[Extracted page text data]
========

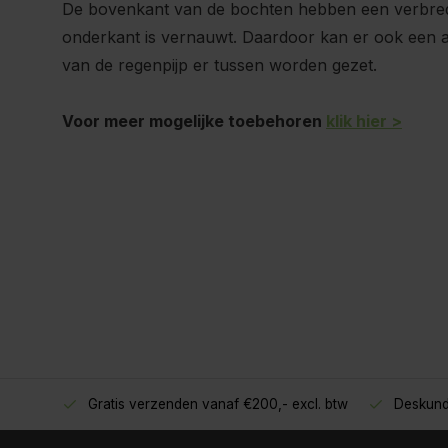
De bovenkant van de bochten hebben een verbred
onderkant is vernauwt. Daardoor kan er ook een a
van de regenpijp er tussen worden gezet.
Voor meer mogelijke toebehoren
klik hier >
Gratis verzenden vanaf €200,- excl. btw
Deskundig advies!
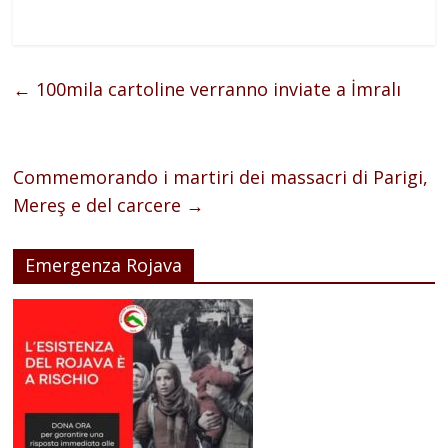
←
100mila cartoline verranno inviate a İmralı
Commemorando i martiri dei massacri di Parigi,
Mereş e del carcere
→
Emergenza Rojava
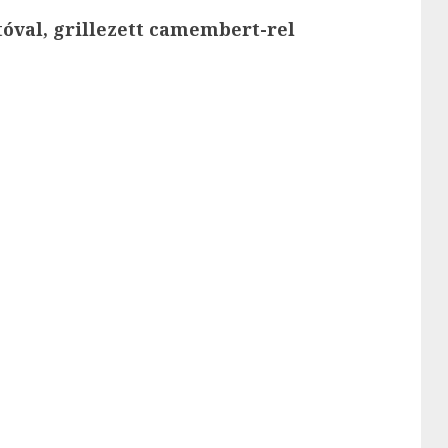
tóval, grillezett camembert-rel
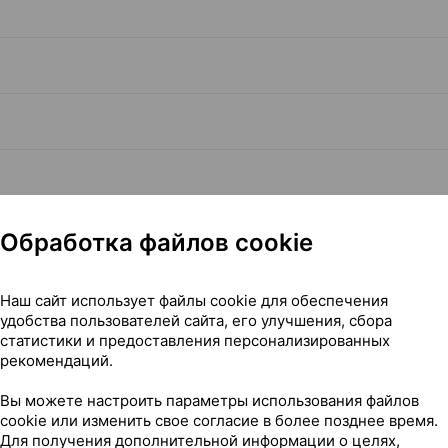
Обработка файлов cookie
Наш сайт использует файлы cookie для обеспечения
удобства пользователей сайта, его улучшения, сбора
статистики и предоставления персонализированных
Читать полностью
рекомендаций.
Вы можете настроить параметры использования файлов
cookie или изменить свое согласие в более позднее время.
Для получения дополнительной информации о целях,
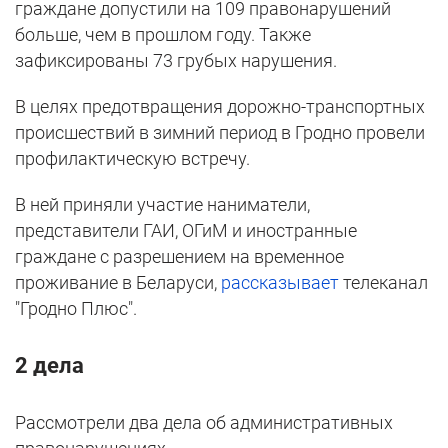
граждане допустили на 109 правонарушений
больше, чем в прошлом году. Также
зафиксированы 73 грубых нарушения.
В целях предотвращения дорожно-транспортных
происшествий в зимний период в Гродно провели
профилактическую встречу.
В ней приняли участие наниматели,
представители ГАИ, ОГиМ и иностранные
граждане с разрешением на временное
проживание в Беларуси,
рассказывает
телеканал
"Гродно Плюс".
2 дела
Рассмотрели два дела об административных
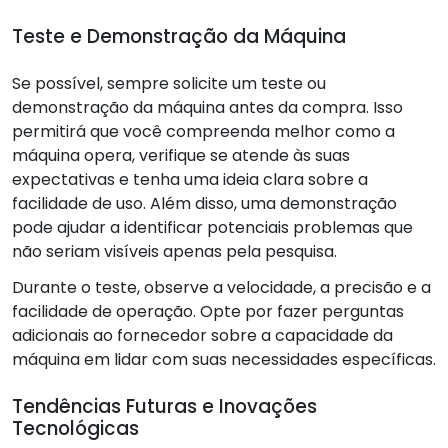
Teste e Demonstração da Máquina
Se possível, sempre solicite um teste ou
demonstração da máquina antes da compra. Isso
permitirá que você compreenda melhor como a
máquina opera, verifique se atende às suas
expectativas e tenha uma ideia clara sobre a
facilidade de uso. Além disso, uma demonstração
pode ajudar a identificar potenciais problemas que
não seriam visíveis apenas pela pesquisa.
Durante o teste, observe a velocidade, a precisão e a
facilidade de operação. Opte por fazer perguntas
adicionais ao fornecedor sobre a capacidade da
máquina em lidar com suas necessidades específicas.
Tendências Futuras e Inovações
Tecnológicas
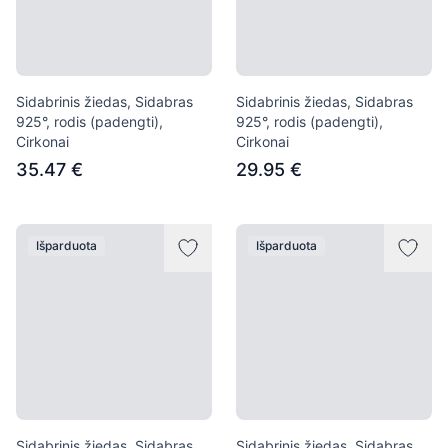
Sidabrinis žiedas, Sidabras
Sidabrinis žiedas, Sidabras
925°, rodis (padengti),
925°, rodis (padengti),
Cirkonai
Cirkonai
35.47 €
29.95 €
Išparduota
Išparduota
Sidabrinis žiedas, Sidabras
Sidabrinis žiedas, Sidabras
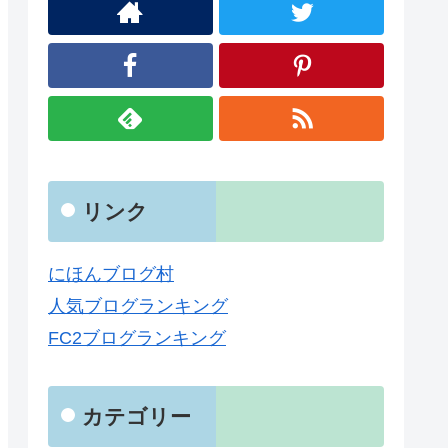
リンク
にほんブログ村
人気ブログランキング
FC2ブログランキング
カテゴリー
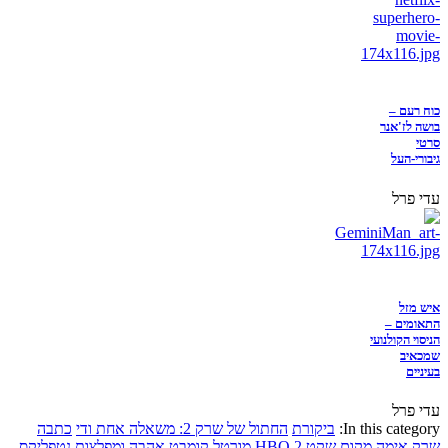
כוח רעם –
בושה לז'אנר
סרטי
גיבורי-העל
עדי פרל
איש מזל
התאומים –
הניסוי הקולנועי
שמכאיב
בעיניים
עדי פרל
In this category:
ביקורת
החתול של שרק 2: משאלה אחת ודי
כתבה
שרק
אימה
מקום שקט 2
HBO
מורטל קומבט
אהבה ומפלצות
נטפליקס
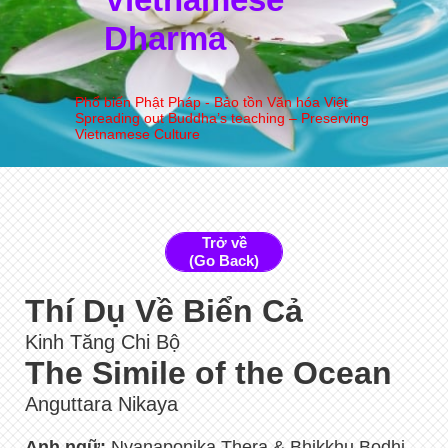
Dharma
Phổ biến Phật Pháp - Bảo tồn Văn hóa Việt
Spreading out Buddha’s teaching – Preserving
Vietnamese Culture
Trở về
(Go Back)
Thí Dụ Về Biển Cả
Kinh Tăng Chi Bộ
The Simile of the Ocean
Anguttara Nikaya
Anh ngữ:
Nyanaponika Thera & Bhikkhu Bodhi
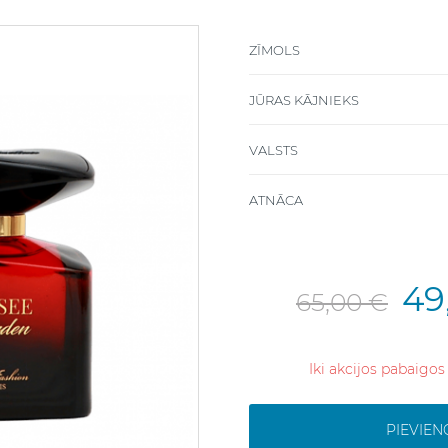
ZĪMOLS
JŪRAS KĀJNIEKS
VALSTS
ATNĀCA
49
65,00 €
Iki akcijos pabaigos
PIEVIE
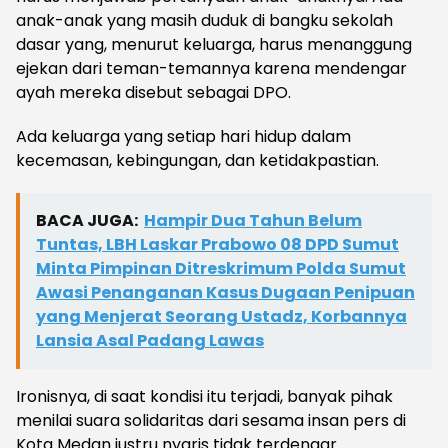
anak-anak yang masih duduk di bangku sekolah
dasar yang, menurut keluarga, harus menanggung
ejekan dari teman-temannya karena mendengar
ayah mereka disebut sebagai DPO.
Ada keluarga yang setiap hari hidup dalam
kecemasan, kebingungan, dan ketidakpastian.
BACA JUGA:
Hampir Dua Tahun Belum
Tuntas, LBH Laskar Prabowo 08 DPD Sumut
Minta Pimpinan Ditreskrimum Polda Sumut
Awasi Penanganan Kasus Dugaan Penipuan
yang Menjerat Seorang Ustadz, Korbannya
Lansia Asal Padang Lawas
Ironisnya, di saat kondisi itu terjadi, banyak pihak
menilai suara solidaritas dari sesama insan pers di
Kota Medan justru nyaris tidak terdengar.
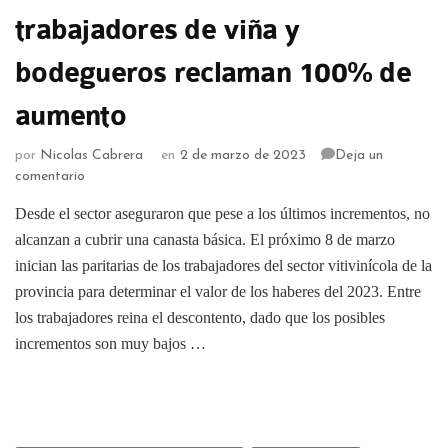
trabajadores de viña y
bodegueros reclaman 100% de
aumento
por
Nicolas Cabrera
en
2 de marzo de 2023
Deja un
comentario
Desde el sector aseguraron que pese a los últimos incrementos, no
alcanzan a cubrir una canasta básica. El próximo 8 de marzo
inician las paritarias de los trabajadores del sector vitivinícola de la
provincia para determinar el valor de los haberes del 2023. Entre
los trabajadores reina el descontento, dado que los posibles
incrementos son muy bajos …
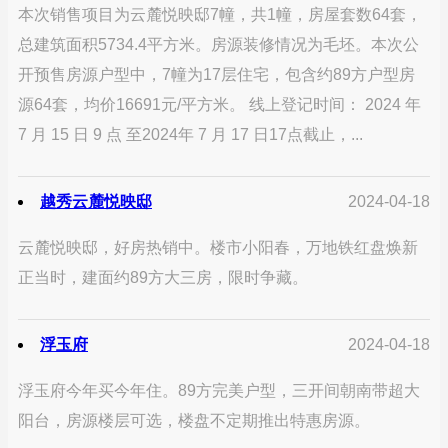
本次销售项目为云麓悦映邸7幢，共1幢，房屋套数64套，
总建筑面积5734.4平方米。房源装修情况为毛坯。本次公
开预售房源户型中，7幢为17层住宅，包含约89方户型房
源64套，均价16691元/平方米。 线上登记时间： 2024 年
7 月 15 日 9 点 至2024年 7 月 17 日17点截止，...
越秀云麓悦映邸
2024-04-18
云麓悦映邸，好房热销中。楼市小阳春，万地铁红盘焕新
正当时，建面约89方大三房，限时争藏。
浮玉府
2024-04-18
浮玉府今年买今年住。89方完美户型，三开间朝南带超大
阳台，房源楼层可选，楼盘不定期推出特惠房源。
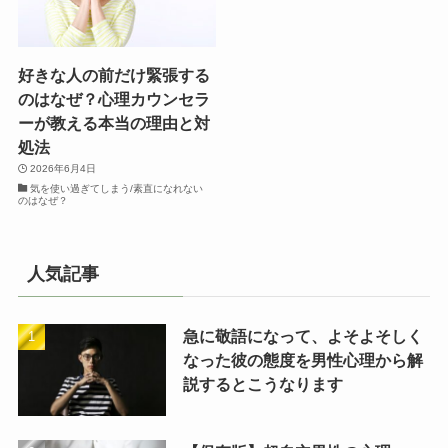
好きな人の前だけ緊張する
のはなぜ？心理カウンセラ
ーが教える本当の理由と対
処法
2026年6月4日
気を使い過ぎてしまう/素直になれない
のはなぜ？
人気記事
急に敬語になって、よそよそしく
なった彼の態度を男性心理から解
説するとこうなります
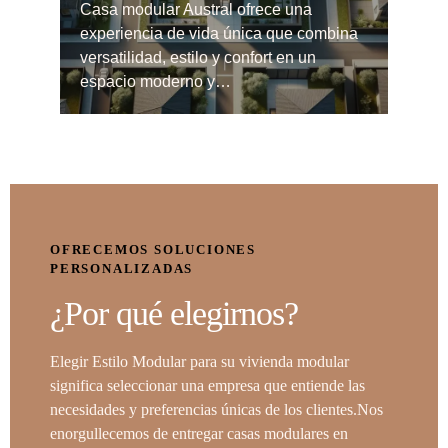
Casa modular Austral ofrece una
experiencia de vida única que combina
versatilidad, estilo y confort en un
espacio moderno y…
OFRECEMOS SOLUCIONES
PERSONALIZADAS
¿Por qué elegirnos?
Elegir Estilo Modular para su vivienda modular
significa seleccionar una empresa que entiende las
necesidades y preferencias únicas de los clientes.Nos
enorgullecemos de entregar casas modulares en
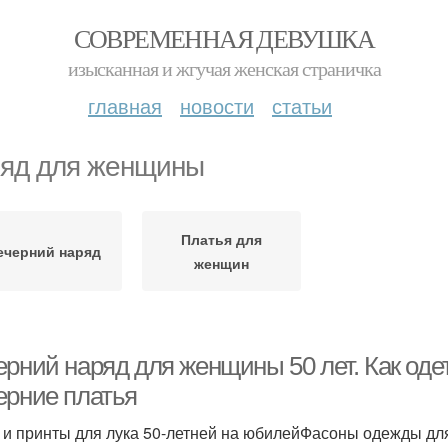
СОВРЕМЕННАЯ ДЕВУШКА
изысканная и жгучая женская страничка
главная
новости
статьи
яд для женщины
Платья для
ечерний наряд
женщин
ерний наряд для женщины 50 лет. Как од
ерние платья
 и принты для лука 50-летней на юбилейФасоны одежды для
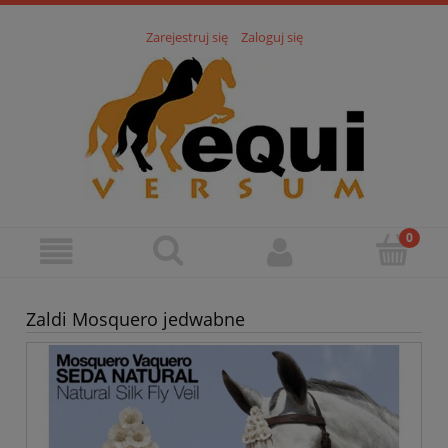
Zarejestruj się
Zaloguj się
Zaldi Mosquero jedwabne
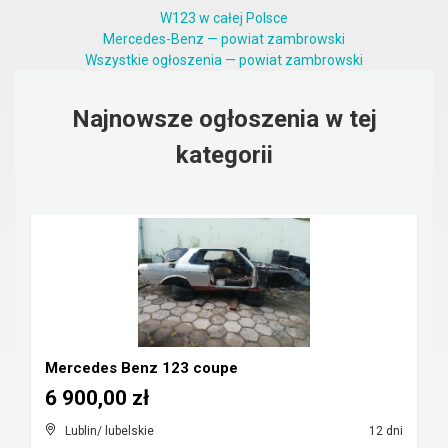
W123 w całej Polsce
Mercedes-Benz — powiat zambrowski
Wszystkie ogłoszenia — powiat zambrowski
Najnowsze ogłoszenia w tej
kategorii
Mercedes Benz 123 coupe
6 900,00 zł
Lublin/ lubelskie
12 dni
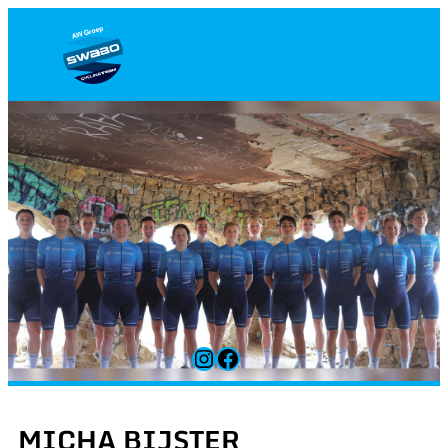
Instagram
Facebook
MICHA BIJSTER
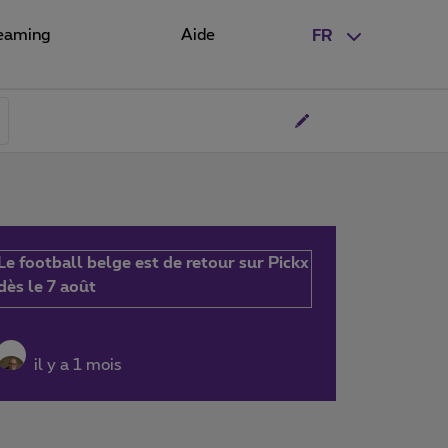
eaming
Aide
FR
Le football belge est de retour sur Pickx
dès le 7 août
il y a 1 mois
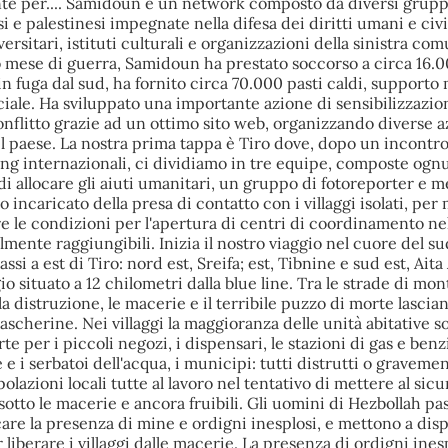
te per.... Samidoun è un network composto da diversi grupp
i e palestinesi impegnate nella difesa dei diritti umani e civil
iversitari, istituti culturali e organizzazioni della sinistra co
 mese di guerra, Samidoun ha prestato soccorso a circa 16.00
 in fuga dal sud, ha fornito circa 70.000 pasti caldi, supporto
ciale. Ha sviluppato una importante azione di sensibilizzazio
nflitto grazie ad un ottimo sito web, organizzando diverse a
el paese. La nostra prima tappa è Tiro dove, dopo un incontro
le ong internazionali, ci dividiamo in tre equipe, composte og
i allocare gli aiuti umanitari, un gruppo di fotoreporter e 
o incaricato della presa di contatto con i villaggi isolati, per
are le condizioni per l'apertura di centri di coordinamento ne
ilmente raggiungibili. Inizia il nostro viaggio nel cuore del su
 assi a est di Tiro: nord est, Sreifa; est, Tibnine e sud est, Ait
gio situato a 12 chilometri dalla blue line. Tra le strade di mo
 la distruzione, le macerie e il terribile puzzo di morte lascian
mascherine. Nei villaggi la maggioranza delle unità abitative s
rte per i piccoli negozi, i dispensari, le stazioni di gas e benz
e i serbatoi dell'acqua, i municipi: tutti distrutti o graveme
olazioni locali tutte al lavoro nel tentativo di mettere al sic
sotto le macerie e ancora fruibili. Gli uomini di Hezbollah pa
care la presenza di mine e ordigni inesplosi, e mettono a dis
liberare i villaggi dalle macerie. La presenza di ordigni inesp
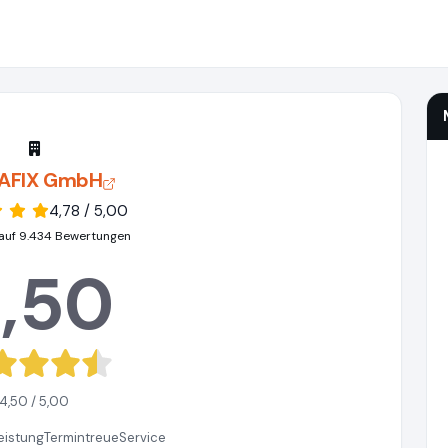
AFIX GmbH
4,78 / 5,00
auf 9.434 Bewertungen
,50
4,50 / 5,00
eistung
Termintreue
Service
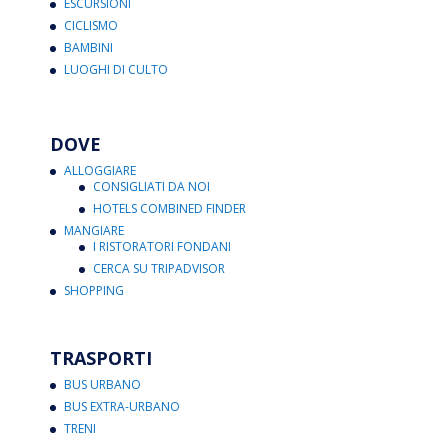
ESCURSIONI
CICLISMO
BAMBINI
LUOGHI DI CULTO
DOVE
ALLOGGIARE
CONSIGLIATI DA NOI
HOTELS COMBINED FINDER
MANGIARE
I RISTORATORI FONDANI
CERCA SU TRIPADVISOR
SHOPPING
TRASPORTI
BUS URBANO
BUS EXTRA-URBANO
TRENI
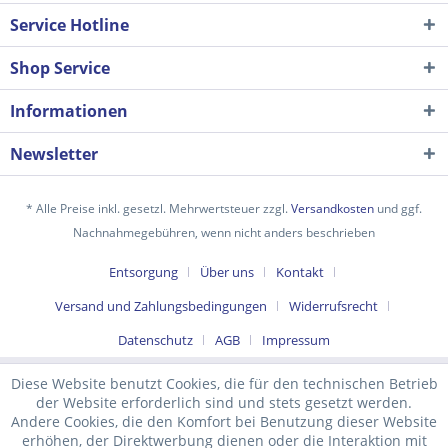
Service Hotline
Shop Service
Informationen
Newsletter
* Alle Preise inkl. gesetzl. Mehrwertsteuer zzgl.
Versandkosten
und ggf.
Nachnahmegebühren, wenn nicht anders beschrieben
Ich habe die
Datenschutzerklärung
gelesen,
Entsorgung
Über uns
Kontakt
verstanden und stimme zu. *
Mit * gekennzeichnete Felder sind Pflichtfelder.
Versand und Zahlungsbedingungen
Widerrufsrecht
Senden
Datenschutz
AGB
Impressum
Diese Website benutzt Cookies, die für den technischen Betrieb
der Website erforderlich sind und stets gesetzt werden.
Andere Cookies, die den Komfort bei Benutzung dieser Website
erhöhen, der Direktwerbung dienen oder die Interaktion mit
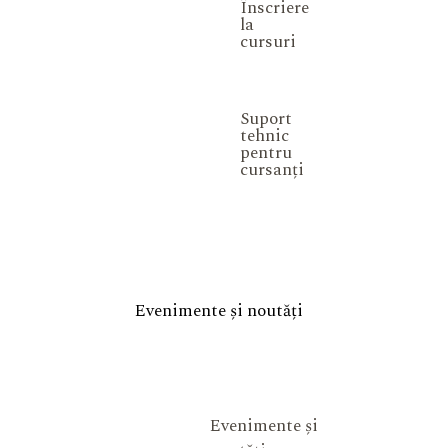
Înscriere
la
cursuri
Suport
tehnic
pentru
cursanți
Evenimente și noutăți
Evenimente și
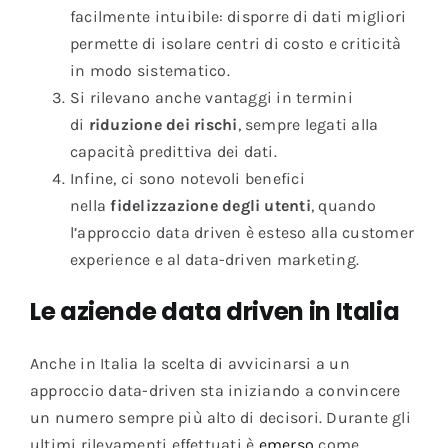
facilmente intuibile: disporre di dati migliori
permette di isolare centri di costo e criticità
in modo sistematico.
Si rilevano anche vantaggi in termini
di
riduzione dei rischi
, sempre legati alla
capacità predittiva dei dati.
Infine, ci sono notevoli benefici
nella
fidelizzazione degli utenti
, quando
l’approccio data driven è esteso alla customer
experience e al data-driven marketing.
Le aziende data driven in Italia
Anche in Italia la scelta di avvicinarsi a un
approccio data-driven sta iniziando a convincere
un numero sempre più alto di decisori. Durante gli
ultimi rilevamenti effettuati è
emerso
come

========

Exact copy, no pictures. Write out the lines in the entries above, starting with the line with "7 月 15 日 9 点 至2024年 7 月 17 日17点截止，..." and going on through the line with "versatilidad, estilo y confort en un", keeping both.

7 月 15 日 9 点 至2024年 7 月 17 日17点截止，...
越秀云麓悦映邸
2024-04-18
云麓悦映邸，好房热销中。楼市小阳春，万地铁红盘焕新
正当时，建面约89方大三房，限时争藏。
浮玉府
2024-04-18
浮玉府今年买今年住。89方完美户型，三开间朝南带超大
阳台，房源楼层可选，楼盘不定期推出特惠房源。
好きな人の前だけ緊張する
のはなぜ？心理カウンセラ
ーが教える本当の理由と対
処法
2026年6月4日
気を使い過ぎてしまう/素直になれない
のはなぜ？
人気記事
急に敬語になって、よそよそしく
なった彼の態度を男性心理から解
説するとこうなります
Casa modular Austral ofrece una
experiencia de vida única que combina
versatilidad, estilo y confort en un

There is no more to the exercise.